Under the proposal, executives from both companies would serve on the combined company’s board. Vulcan’s James would be chairman and Martin Marietta’s Nye would serve as president and CEO.
Martin Marietta estimated the combined company could save between $200 million and $250 million in costs. The combined mineral reserves of the two companies would be about 28 billion tons.
The combined company would be based in Raleigh, but keep a major presence in Vulcan’s hometown of Birmingham.
If the companies combine, Martin Marietta said it planned to keep paying its annual dividend of $1.60, which is 20 times higher than Vulcan’s current annual dividend.
Martin Marietta and Vulcan both make construction aggregates such as crushed stone, sand and gravel. They also produce asphalt mix, concrete and cement.
Vulcan has about 8,000 workers at 319 production and related facilities. Last year it shipped 147.6 million tons of aggregates and its stone reserves total 14.7 billion tons.

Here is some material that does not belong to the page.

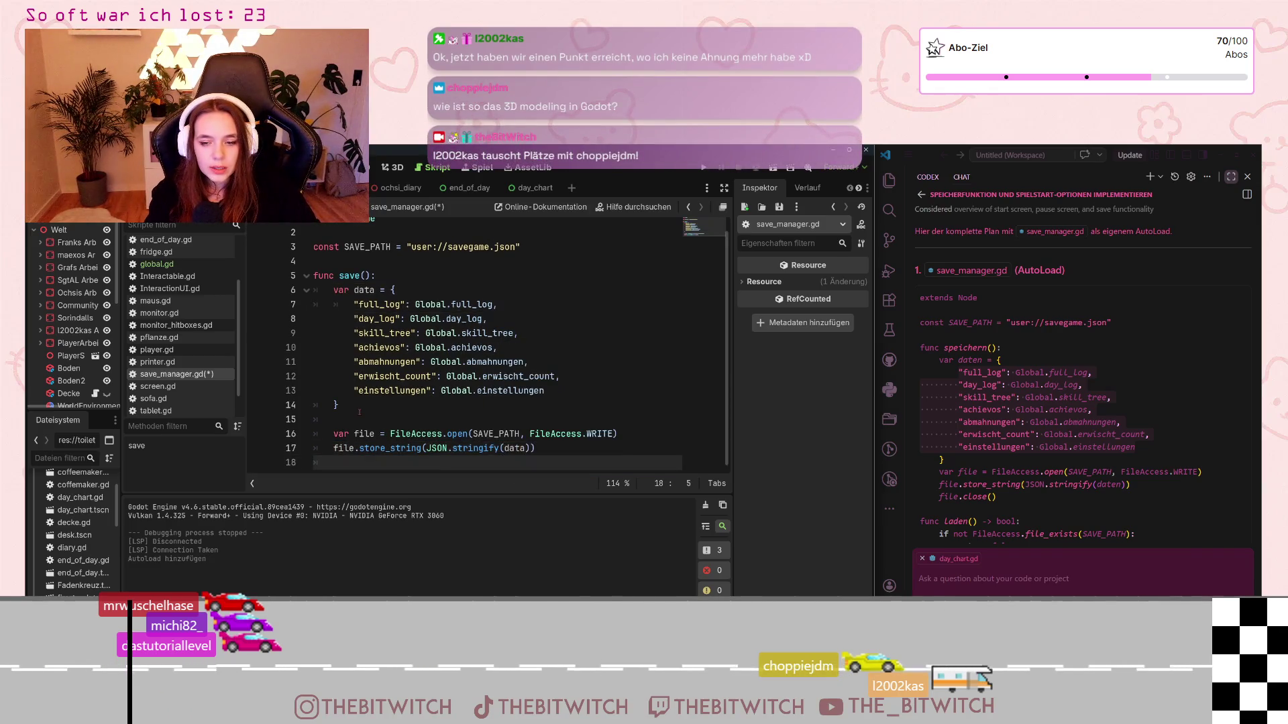
type("file.c")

In comparison, Martin Marietta employs about 4,500 people at more than 285 quarries and distribution facilities. Last year it shipped 130 million tons of materials and its reserves total more than 13 billion tons.
While Vulcan’s market capitalization of $5.17 billion significantly is bigger than Martin Marietta’s $3.53 billion, Martin Marietta’s stock has done better in recent years.
The stocks of both companies have followed the path of the U.S. housing and construction market — rocketing higher beginning in 2003 as low interest rates drove up sales of new and existing homes and then dropping off starting in 2007 after the mortgage crisis hit and was followed by the Great Recession.